-------- Records supplied --------

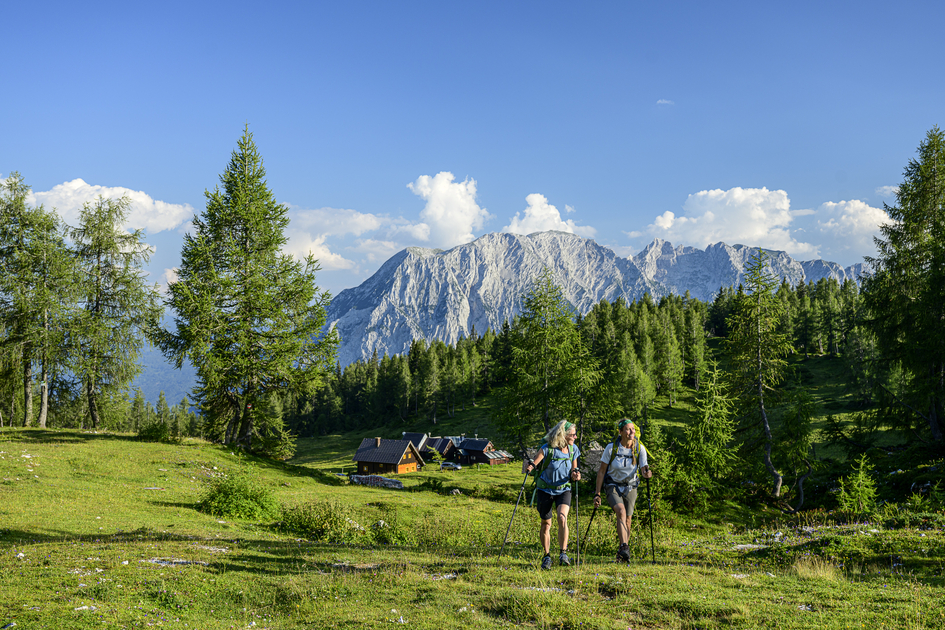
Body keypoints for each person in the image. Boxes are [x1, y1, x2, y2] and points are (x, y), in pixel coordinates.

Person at [593, 418, 652, 562]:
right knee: (621, 512)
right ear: (620, 432)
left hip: (631, 486)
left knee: (628, 520)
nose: (632, 432)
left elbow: (644, 467)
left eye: (633, 429)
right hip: (612, 485)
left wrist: (646, 473)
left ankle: (622, 553)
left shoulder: (639, 448)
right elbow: (601, 471)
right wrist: (597, 493)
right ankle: (624, 547)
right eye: (628, 429)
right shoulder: (611, 448)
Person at [525, 420, 581, 569]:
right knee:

--------

- [Aim of the task]:
Output the data exactly as it is, with the pictures dropped.

- [Answer below]:
Body keypoints for each person in the image. Boxes are [x1, y1, x2, y2] and points are (x, y), in pixel coordinates.

Person at [593, 418, 652, 562]:
right knee: (621, 512)
right ear: (620, 432)
left hip: (631, 486)
left knee: (628, 520)
nose: (632, 432)
left elbow: (644, 467)
left eye: (633, 429)
right hip: (612, 485)
left wrist: (646, 473)
left ankle: (622, 553)
left shoulder: (639, 448)
right elbow: (601, 471)
right wrist: (597, 493)
right ankle: (624, 547)
right eye: (628, 429)
right shoulder: (611, 448)
Person at [525, 420, 581, 569]:
right knee:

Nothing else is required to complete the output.